### SET OF TASKS
(1) According to the head bolt guide, what actually holds the head on?
(2) From the entries, duplicate the part that opens with the line containing "[Caitlin Long 🔑" and closes with the line containing "Exactly. Bored of", both lines included.

### TEXT SHOWN

───

HOW TO INSTALL AND TORQUE BOLTS 

Lots of questions going on about Head Bolts.  Here's how I deal with them (never had a head gasket fail) 

First, when you torque a bolt, although you are measuring the resistance to the bolts turning, this is not to determine how tight the bolt is, but rather how much stretch it has.  Head bolts are actually stretched and that’s what holds the head on.  It's just impossible to measure otherwise.  Race engine manufactures will measure the length of a bolt on a connecting rod (because they can), knowing how much stretch they need. 

Before installing the head, run a tap into the threaded holes in the block, and make sure you clean out any debris. 

Inspect the bolts for damaged threads, pitting, rust etc.  If there is any damage, toss them unless you absolutely have to use them again.  They will stretch differently if rust or pitting is present.  Older head bolts are torqued and when removed basically will return to the original length.  You could measure this length if you can find the original specs.  Newer vehicles tend to use head bolts that are "Torque to yield"  These bolts have to be replaced, as they permanently deform when torqued.  Our old stuff, we don't have to worry.

───

### INPUT RECORDS
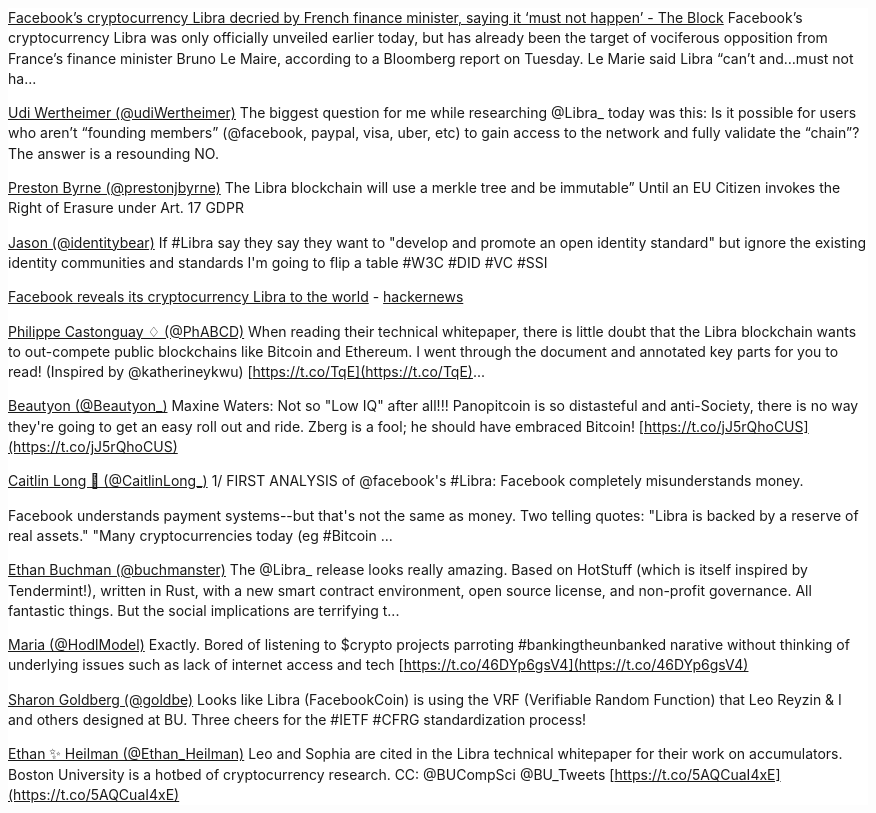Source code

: [Facebook’s cryptocurrency Libra decried by French finance minister, saying it ‘must not happen’ - The Block](https://www.theblockcrypto.com/tiny/facebooks-cryptocurrency-libra-decried-by-french-finance-minister-saying-it-must-not-happen/)
Facebook’s cryptocurrency Libra was only officially unveiled earlier today, but has already been the target of vociferous opposition from France’s finance minister Bruno Le Maire, according to a Bloomberg report on Tuesday. Le Marie said Libra “can’t and…must not ha...

[Udi Wertheimer (@udiWertheimer)](https://twitter.com/udiwertheimer/status/1141005009292840963?s=12)
The biggest question for me while researching @Libra_ today was this: Is it possible for users who aren’t “founding members” (@facebook, paypal, visa, uber, etc) to gain access to the network and fully validate the “chain”? The answer is a resounding NO.

[Preston Byrne (@prestonjbyrne)](https://twitter.com/prestonjbyrne/status/1141014955711442944?s=12)
The Libra blockchain will use a merkle tree and be immutable” Until an EU Citizen invokes the Right of Erasure under Art. 17 GDPR

[Jason (@identitybear)](https://twitter.com/identitybear/status/1140989816818917378?s=12)
If #Libra say they say they want to "develop and promote an open identity standard" but ignore the existing identity communities and standards I'm going to flip a table #W3C #DID #VC #SSI

[Facebook reveals its cryptocurrency Libra to the world](https://decrypt.co/7502/facebook-libra-coin-cryptocurrency-launch-calibra) - [hackernews](https://news.ycombinator.com/item?id=20210791)

[Philippe Castonguay ♢ (@PhABCD)](https://twitter.com/phabcd/status/1140996440212328449?s=12)
When reading their technical whitepaper, there is little doubt that the Libra blockchain wants to out-compete public blockchains like Bitcoin and Ethereum. I went through the document and annotated key parts for you to read! (Inspired by @katherineykwu) [https://t.co/TqE](https://t.co/TqE)...

[Beautyon (@Beautyon_)](https://twitter.com/beautyon_/status/1141106494534033408?s=12)
Maxine Waters: Not so "Low IQ" after all!!! Panopitcoin is so distasteful and anti-Society, there is no way they're going to get an easy roll out and ride. Zberg is a fool; he should have embraced Bitcoin! [https://t.co/jJ5rQhoCUS](https://t.co/jJ5rQhoCUS)

[Caitlin Long 🔑 (@CaitlinLong_)](https://twitter.com/caitlinlong_/status/1140963988546547713?s=12)
1/ FIRST ANALYSIS of @facebook's #Libra: Facebook completely misunderstands money.

Facebook understands payment systems--but that's not the same as money. Two telling quotes: "Libra is backed by a reserve of real assets." "Many cryptocurrencies today (eg #Bitcoin ...

[Ethan Buchman (@buchmanster)](https://twitter.com/buchmanster/status/1140993066016358400?s=12)
The @Libra_ release looks really amazing. Based on HotStuff (which is itself inspired by Tendermint!), written in Rust, with a new smart contract environment, open source license, and non-profit governance. All fantastic things. But the social implications are terrifying t...

[Maria (@HodlModel)](https://twitter.com/hodlmodel/status/1141068430176600070?s=12)
Exactly. Bored of listening to $crypto projects parroting #bankingtheunbanked narative without thinking of underlying issues such as lack of internet access and tech [https://t.co/46DYp6gsV4](https://t.co/46DYp6gsV4)

[Sharon Goldberg (@goldbe)](https://twitter.com/goldbe/status/1141335501552721921?s=12)
Looks like Libra (FacebookCoin) is using the VRF (Verifiable Random Function) that Leo Reyzin & I and others designed at BU. Three cheers for the #IETF #CFRG standardization process!

[Ethan ✨ Heilman (@Ethan_Heilman)](https://twitter.com/ethan_heilman/status/1141349114367684608?s=12)
Leo and Sophia are cited in the Libra technical whitepaper for their work on accumulators. Boston University is a hotbed of cryptocurrency research. CC: @BUCompSci @BU_Tweets [https://t.co/5AQCuaI4xE](https://t.co/5AQCuaI4xE)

───

### RESPONSES TO THE EXERCISE
(1) The stretch of the head bolts.

(2)
[Caitlin Long 🔑 (@CaitlinLong_)](https://twitter.com/caitlinlong_/status/1140963988546547713?s=12)
1/ FIRST ANALYSIS of @facebook's #Libra: Facebook completely misunderstands money.

Facebook understands payment systems--but that's not the same as money. Two telling quotes: "Libra is backed by a reserve of real assets." "Many cryptocurrencies today (eg #Bitcoin ...

[Ethan Buchman (@buchmanster)](https://twitter.com/buchmanster/status/1140993066016358400?s=12)
The @Libra_ release looks really amazing. Based on HotStuff (which is itself inspired by Tendermint!), written in Rust, with a new smart contract environment, open source license, and non-profit governance. All fantastic things. But the social implications are terrifying t...

[Maria (@HodlModel)](https://twitter.com/hodlmodel/status/1141068430176600070?s=12)
Exactly. Bored of listening to $crypto projects parroting #bankingtheunbanked narative without thinking of underlying issues such as lack of internet access and tech [https://t.co/46DYp6gsV4](https://t.co/46DYp6gsV4)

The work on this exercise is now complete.